I started perimenopause about two years ago with minimal symptoms. Currently I am experiencing all the symptoms: hot flashes, bloating, weight gain, headaches, changes in my cycle. I feel aches and pains in my joints, tiredness, mood swings, anxiety, and generally just feel crappy on some days.

You don’t get prepared for menopause and we just dont talk enough about this stage of life. It’s an emotional time because you’re getting older and you have all these things happening to your body. 

I was fully expecting the hot flashes and cycle changes, but the overall feeling that I have on a daily basis, I did not expect. It’s hard to describe, because you know that you are not sick, but you feel very off. It’s like having extreme PMS all the time.

I am also a single mom of a 16 year old daughter and I do strongly feel that my symptoms affect the way I parent. She is at the beginning end of all this — she got her cycle a few years ago —  and is adjusting to hormones, driving, and teenage stress. So we’re both having mood swings for different reasons, which can be a challenge. 

So in a way you’re seeing the mirror image of yourself in your daughter’s experience.  

Yes. Teenagers can be emotional and I sometimes feel like I’m very reactive. If I wasn’t going through menopause I feel like I would be more laid back. Parenting a teenager makes you feel more alone and I’m also preparing myself for her to leave home. I’m going to have that empty nest and start another chapter. 

People told me when I got divorced that I really needed to really think about myself. But I made my daughter my main focus my entire life. I built everything around her and I feel like I missed nothing. If I had to do it all again I would do it all the same, but now I’m at the point where I know I need to invest in myself. 

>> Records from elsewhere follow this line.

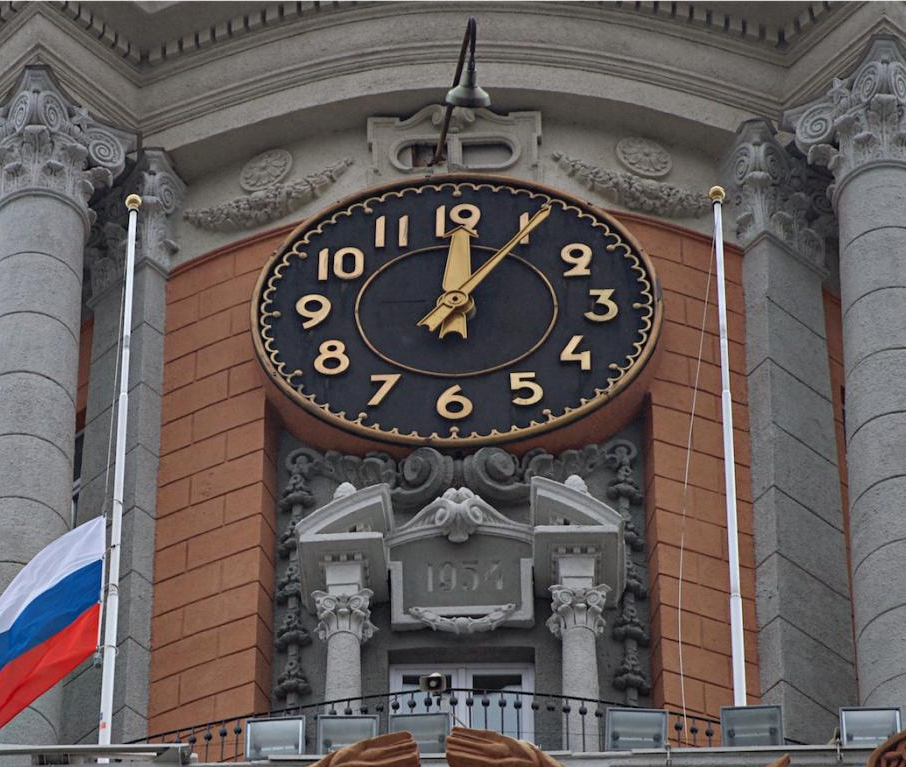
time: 12:05
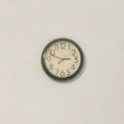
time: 2:48
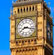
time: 8:17
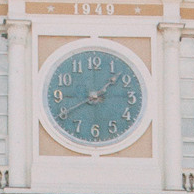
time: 1:40
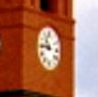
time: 10:45
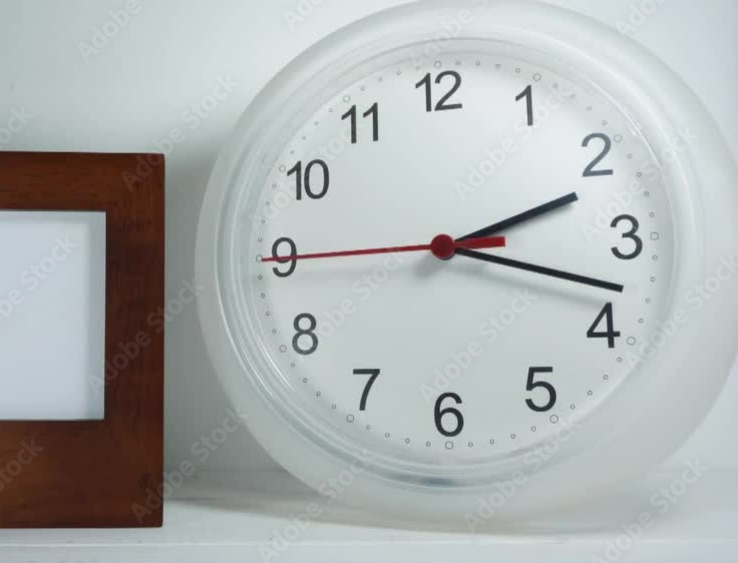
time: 2:17
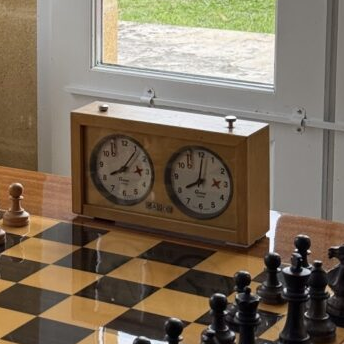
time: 8:02
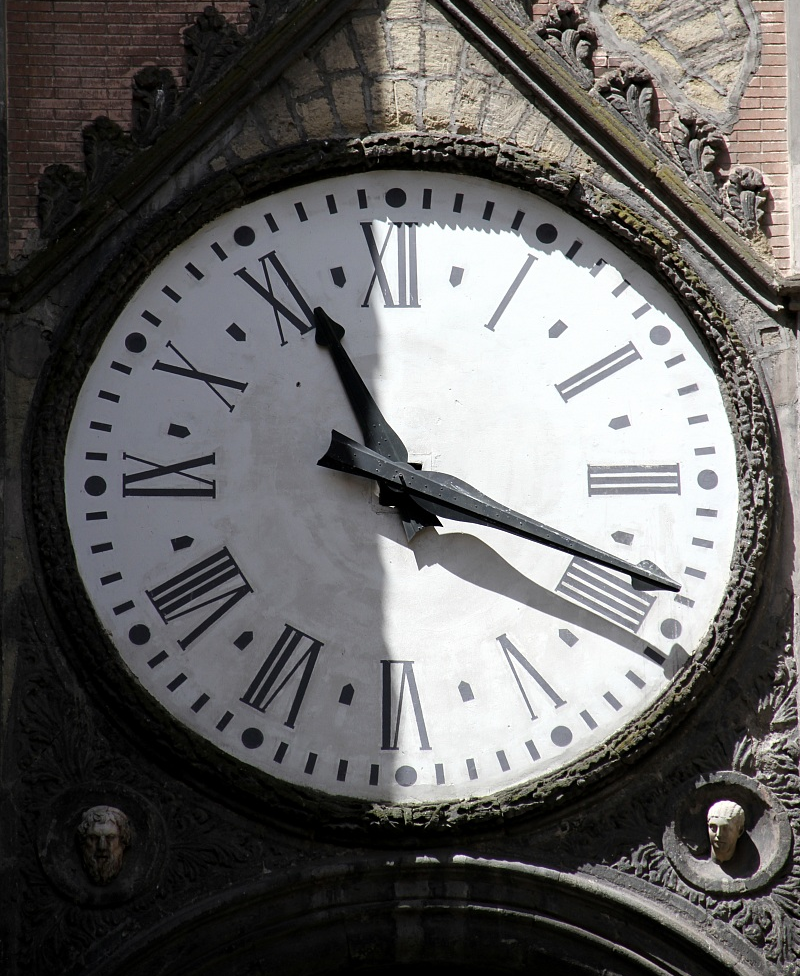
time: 11:18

How’re you investing in yourself now in ways you maybe didn’t before?

I joined a gym four months ago and I go every day after work. It’s another whole community! I was so nervous to go and about whether I’d be doing the exercises wrong, but it’s just been the best thing I could have done for myself. I feel so much better. My symptoms have really improved.  

That’s amazing to hear. Many of us struggle to start an exercise or movement routine even if we believe it will make us feel better. Do you have any advice for someone struggling to get started?

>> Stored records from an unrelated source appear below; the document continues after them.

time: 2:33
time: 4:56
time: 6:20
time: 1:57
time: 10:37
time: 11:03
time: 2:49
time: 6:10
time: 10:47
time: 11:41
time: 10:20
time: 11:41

It started for me because I was starting to have pain — my body was just feeling different and I knew it was time to make a change. 

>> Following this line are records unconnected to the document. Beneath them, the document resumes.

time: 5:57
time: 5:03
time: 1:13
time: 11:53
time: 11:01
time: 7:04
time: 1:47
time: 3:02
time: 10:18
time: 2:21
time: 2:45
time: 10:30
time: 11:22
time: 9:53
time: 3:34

But I was so nervous to go. On the first day I went, I obsessed about what I should wear. I bought new sneakers. I sat in the parking lot outside the gym for a long time. When I finally went in, I just did the exercises I was comfortable with (the treadmill or the bike). And then looking around I started to notice that there were so many people much older than me there. I was inspired by them! They were in such great shape, slowly walking on the treadmill or chatting with friends, and I thought if they can do it I can. I track my exercise too which helps me feel really motivated. 

I go after work to de-stress and find some release. I feel great when I come home and I sleep so much better. Once you start to feel better and see all those positives, that’s what keeps you doing it. 

If I wasn’t going through this or feeling these symptoms, I probably wouldn’t have joined a gym or realized how much I loved exercise. If you told me a year ago that I’d be going to the gym almost every day I would have told them you’re crazy. 

For someone who’s invested so much in your daughter, it must feel really good to finally be prioritizing yourself

I tell my daughter now that it’s time for me to do something for myself and going through menopause was the kick in the butt that I needed to do something for myself. Now it’s time for me. 

What do you think is the biggest misconception about menopause?

That it’s just hot flashes and cycle change and also that it’s just part of life. I have learned that there are things that you can do to help ease many of the symptoms. Small changes like adding exercise into your daily routine and changing your diet. These changes have dramatically impacted how I feel on most days. 

I wish more people understood exactly how you feel as you are going through this. In addition to getting older (which few of us like), your entire body and emotions are changing. There is a misconception that menopause is just when your period stops, but it’s so much more than that. Some days, the symptoms can be extreme and make it hard to do your daily routines. 

In addition to adding exercise to your daily routine, what else has helped? 

It’s so important to talk to others about how you are feeling. Millions of women go through this and we shouldn’t keep it quiet or just accept that it’s just part of life. Talk to friends, your healthcare provider, support groups. It helps to talk with others who know exactly how you are feeling. I even joined a FB group called Midlife Crisis and it makes me laugh at all the things that we are going through and never imagined we would.

How has this stage impacted your work life?

Working from home has been a life changer for me and I’m extremely grateful to have a job that allows me to. There are days that I would not want to go into an office and I’m thankful that the company that I work for really cares about this part of a woman’s life. Menopause impacts so many working parents. In my case, I’m the only source of income for our home — it’s so feeling supported and empowered is really important.